An intuitive way of thinking about it is that standard deviation is a measure of spread. So you need some way of saying for every value in the data set, on average how far away is that value from the mean.
So you take the differences $d_i = x_i - \bar{x}$. What do you do with the differences? If you simply add them up, you'll get zero. You want to give equal weight to differences that are positive $d_i=+k$ as negative $d_i=-k$ so the first thing you think of is to take the absolute value: spread = $\sum|d_i|$. This is called the average absolute deviation, and it is, along with related measures, an accepted way to measure spread.
Unfortunately, taking the absolute value doesn't play well with calculus, and you want to use calculus to differentiate the spread to be able to minimize it. Minimizing it is important when for example you want to fit a line to a set of data points. So what function gives equal weight to $\pm d_i$ and is easy to differentiate? The simplest function is taking the square of each difference. The average of squared differences, the variance, is easy to differentiate and we can scale back to the size of our original data items by taking the square root of the sum to get standard deviation.
So, at last, why not take the cubed differences? It's because taking the cube of a negative difference gives a different result to taking the cube of a positive difference of the same magnitude.
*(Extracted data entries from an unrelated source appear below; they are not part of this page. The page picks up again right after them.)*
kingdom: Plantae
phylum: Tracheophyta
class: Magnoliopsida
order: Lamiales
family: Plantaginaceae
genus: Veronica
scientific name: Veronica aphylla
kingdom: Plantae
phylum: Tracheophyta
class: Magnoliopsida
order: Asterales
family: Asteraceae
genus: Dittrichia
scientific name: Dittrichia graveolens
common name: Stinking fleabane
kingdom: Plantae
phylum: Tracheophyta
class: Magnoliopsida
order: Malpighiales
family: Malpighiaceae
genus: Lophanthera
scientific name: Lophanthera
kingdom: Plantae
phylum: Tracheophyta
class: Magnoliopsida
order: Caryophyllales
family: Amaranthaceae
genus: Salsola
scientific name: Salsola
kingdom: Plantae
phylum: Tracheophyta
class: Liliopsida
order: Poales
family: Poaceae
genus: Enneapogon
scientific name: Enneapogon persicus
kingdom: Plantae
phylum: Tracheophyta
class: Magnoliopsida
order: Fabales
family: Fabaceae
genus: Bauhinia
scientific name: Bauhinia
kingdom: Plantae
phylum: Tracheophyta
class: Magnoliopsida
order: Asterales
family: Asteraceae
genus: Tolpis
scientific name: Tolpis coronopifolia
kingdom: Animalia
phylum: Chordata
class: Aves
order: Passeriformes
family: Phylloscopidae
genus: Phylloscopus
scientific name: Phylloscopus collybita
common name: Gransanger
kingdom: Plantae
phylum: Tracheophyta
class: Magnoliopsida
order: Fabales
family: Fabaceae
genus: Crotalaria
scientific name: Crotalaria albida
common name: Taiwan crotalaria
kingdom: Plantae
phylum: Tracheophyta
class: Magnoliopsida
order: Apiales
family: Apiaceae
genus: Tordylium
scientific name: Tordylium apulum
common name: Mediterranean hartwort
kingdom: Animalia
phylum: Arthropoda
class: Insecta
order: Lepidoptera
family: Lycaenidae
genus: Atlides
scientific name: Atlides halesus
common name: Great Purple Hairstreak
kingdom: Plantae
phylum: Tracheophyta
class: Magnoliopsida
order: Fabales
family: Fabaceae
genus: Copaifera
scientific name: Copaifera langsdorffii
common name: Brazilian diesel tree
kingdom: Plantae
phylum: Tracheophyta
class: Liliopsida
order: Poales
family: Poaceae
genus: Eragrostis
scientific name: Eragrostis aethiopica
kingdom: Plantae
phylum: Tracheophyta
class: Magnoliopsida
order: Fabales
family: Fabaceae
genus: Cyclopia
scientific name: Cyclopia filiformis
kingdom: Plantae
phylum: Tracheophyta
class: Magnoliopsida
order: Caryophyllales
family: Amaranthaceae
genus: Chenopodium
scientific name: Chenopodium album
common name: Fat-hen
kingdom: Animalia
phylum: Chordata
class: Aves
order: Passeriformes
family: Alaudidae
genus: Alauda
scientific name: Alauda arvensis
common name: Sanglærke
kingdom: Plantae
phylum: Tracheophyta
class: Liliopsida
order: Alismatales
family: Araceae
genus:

I.e, if $d_i=-k$ and $d_j=k$ then $d_i^3 \neq d_j^3$. And in fact, with a symmetric distribution, taking the average of the cubed differences gives you zero, which clearly isn't a measure of spread. What taking the cubed differences does is tell you how skewed the distribution is. (If you go further and look at taking fourth powers, you get into something called kurtosis, which measure how fat the tails of the distribution are.)